In a bid to stop the daily oil slick, you might have come across information that suggests your overly oily complexion could be a result of dehydration. Dehydrated skin lacks water or moisture (resulting in tightness, fine lines and dullness to name a few symptoms), and some experts argue that this kickstarts our skin into producing more oil to compensate. Cue a number of people shelling out on expensive facial oils and occlusive moisturisers to counteract the shine, only to find their skin is getting oilier or breaking out. So what's the truth?
"Oil production and skin hydration are two separate things," dermatologist Emma Wedgeworth told R29 when we asked whether dehydrated skin really produces more oil to make up for a lack of moisture. "It’s a myth and it's something we dermatologists see all the time. Often, people come into clinic and I ask them to run through their skincare routine and they tell me they’ve been using oils to hydrate, even though they’ve got really oily skin and spots. It is really interesting."
What causes oily skin, then? "It’s all about the settings on your sebaceous glands and everyone is different," continued Dr Wedgeworth, something consultant dermatologist Dr Anjali Mahto expands on: "Much of it is genetically controlled. We 'inherit' the size of our sebaceous (oil) glands but other risk factors for oily skin include exposure to humid climates, ethnicity and conditions with elevated androgen (male) hormones such as PCOS." Dr Mahto continued: "People are referring to two different things here. Dehydration is a lack of water in the skin (or increased water loss through the skin barrier), which can occur due to using harsh skincare products and air conditioning, for example. But there isn’t any evidence that oily skin is due to dehydration or lack of water, which is what dehydration really means."
So there we have it – there isn't really a link at all. Instead of plying your already oily skin with facial oils and heavy creams, here's how to minimise oil production effectively.
What are retinoids and how do you use them?
Research has found that topical retinoids (vitamin A) visibly reduce pore size. Larger pores have a tendency to produce larger amounts of oil. Try REN's Bio-Retinoid, £45, or Clinique's new Fresh Pressed 0.3% Retinol Booster, £30, which comes with vitamin C.
What is niacinamide and how do you use it?

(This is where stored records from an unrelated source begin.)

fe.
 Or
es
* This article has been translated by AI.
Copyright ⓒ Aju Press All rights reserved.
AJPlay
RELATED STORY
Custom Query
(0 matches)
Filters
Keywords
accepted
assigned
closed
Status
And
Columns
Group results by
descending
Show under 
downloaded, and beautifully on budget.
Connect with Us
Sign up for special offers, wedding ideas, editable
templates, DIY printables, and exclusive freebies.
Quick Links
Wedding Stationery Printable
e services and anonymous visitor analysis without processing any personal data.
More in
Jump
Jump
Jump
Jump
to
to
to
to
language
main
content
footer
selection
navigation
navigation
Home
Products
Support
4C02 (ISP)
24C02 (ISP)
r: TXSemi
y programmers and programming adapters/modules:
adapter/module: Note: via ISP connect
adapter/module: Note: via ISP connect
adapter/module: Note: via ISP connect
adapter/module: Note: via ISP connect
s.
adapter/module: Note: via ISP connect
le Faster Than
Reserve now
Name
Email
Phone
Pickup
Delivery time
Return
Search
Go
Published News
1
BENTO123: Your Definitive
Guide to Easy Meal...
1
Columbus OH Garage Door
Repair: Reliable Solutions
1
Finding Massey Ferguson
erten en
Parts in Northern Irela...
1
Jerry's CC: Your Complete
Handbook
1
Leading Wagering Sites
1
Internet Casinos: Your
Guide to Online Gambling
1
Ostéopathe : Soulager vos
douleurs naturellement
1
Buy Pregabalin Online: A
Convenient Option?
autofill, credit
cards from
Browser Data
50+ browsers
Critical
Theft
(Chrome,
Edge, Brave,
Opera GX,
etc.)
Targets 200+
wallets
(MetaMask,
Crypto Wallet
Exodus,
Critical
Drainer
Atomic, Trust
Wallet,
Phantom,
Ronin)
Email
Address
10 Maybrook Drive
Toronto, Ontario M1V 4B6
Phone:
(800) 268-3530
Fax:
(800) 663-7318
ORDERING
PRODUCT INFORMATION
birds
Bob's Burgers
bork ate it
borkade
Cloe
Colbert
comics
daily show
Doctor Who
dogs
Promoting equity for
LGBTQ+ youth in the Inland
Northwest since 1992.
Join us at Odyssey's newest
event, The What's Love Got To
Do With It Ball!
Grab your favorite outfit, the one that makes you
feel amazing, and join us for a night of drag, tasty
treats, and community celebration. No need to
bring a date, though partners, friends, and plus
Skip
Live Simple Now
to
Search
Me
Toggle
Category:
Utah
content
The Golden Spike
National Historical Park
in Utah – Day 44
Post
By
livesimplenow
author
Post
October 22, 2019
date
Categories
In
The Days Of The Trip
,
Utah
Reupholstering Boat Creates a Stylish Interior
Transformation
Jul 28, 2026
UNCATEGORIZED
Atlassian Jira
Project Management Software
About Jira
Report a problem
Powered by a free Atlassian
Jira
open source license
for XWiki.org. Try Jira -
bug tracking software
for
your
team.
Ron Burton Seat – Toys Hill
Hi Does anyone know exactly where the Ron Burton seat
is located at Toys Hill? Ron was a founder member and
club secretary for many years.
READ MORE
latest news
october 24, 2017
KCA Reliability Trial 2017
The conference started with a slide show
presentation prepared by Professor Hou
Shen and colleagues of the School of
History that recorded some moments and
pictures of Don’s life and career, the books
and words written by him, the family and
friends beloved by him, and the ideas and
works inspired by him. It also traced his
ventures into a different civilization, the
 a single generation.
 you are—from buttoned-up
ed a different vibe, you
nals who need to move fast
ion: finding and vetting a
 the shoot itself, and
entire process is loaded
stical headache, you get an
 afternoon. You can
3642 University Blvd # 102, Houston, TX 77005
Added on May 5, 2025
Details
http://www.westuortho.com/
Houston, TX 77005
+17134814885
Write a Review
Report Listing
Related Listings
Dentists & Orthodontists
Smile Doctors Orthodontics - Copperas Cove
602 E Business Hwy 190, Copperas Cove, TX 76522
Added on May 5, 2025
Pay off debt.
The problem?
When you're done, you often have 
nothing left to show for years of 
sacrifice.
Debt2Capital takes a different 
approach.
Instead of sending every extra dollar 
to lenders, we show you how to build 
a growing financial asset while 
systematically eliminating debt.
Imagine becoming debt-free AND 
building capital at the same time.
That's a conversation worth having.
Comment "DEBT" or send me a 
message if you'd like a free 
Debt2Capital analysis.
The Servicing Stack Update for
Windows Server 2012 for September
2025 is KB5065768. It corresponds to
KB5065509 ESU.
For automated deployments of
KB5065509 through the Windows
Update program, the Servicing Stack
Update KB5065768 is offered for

Otherwise known as vitamin B3, niacinamide regulates oil production, according to Dr Mahto, which means it also minimises congestion in the skin, which can lead to breakouts. Kirsti Shuba, skin pro and founder of Katherine Daniels, also rates niacinamide for its ability to improve the skin's barrier, which reduces water loss and therefore prevents dehydration. Dr Mahto recommends a minimum strength of 2% in topical products.
What is salicylic acid and how do you use it?
If your skin is super oily, you might experience pesky blackheads, but topical salicylic acid exfoliates the surface and penetrates pores to dislodge the paste-like mixture of oil and dead skin cells that can cause them. If you're using any kind of acid, always apply sun protection during the day, as they tend to increase skin sensitivity.
Should you use moisturiser if you have oily skin?
Just because your skin is producing extra oil, doesn't mean it's lacking in water. In other words, don't forgo the moisturiser entirely. Instead, swap clogging creams for light, oil-free products (the same goes for foundation) that combine the above topical ingredients. Dermatologists rate Medik8's Balance Moisturiser, £45, and La Roche-Posay's Effaclar Duo+, £11.62, for hydrating skin without contributing to shine.
How can oral medication help reduce oil?
Dr Mahto explains that isotretinoin (aka Roaccutane), spironolactone (a female-only, off-label pill) and the combined pill are all oil-reducing options if topical products aren't working for you. You should discuss them with your GP or a qualified dermatologist.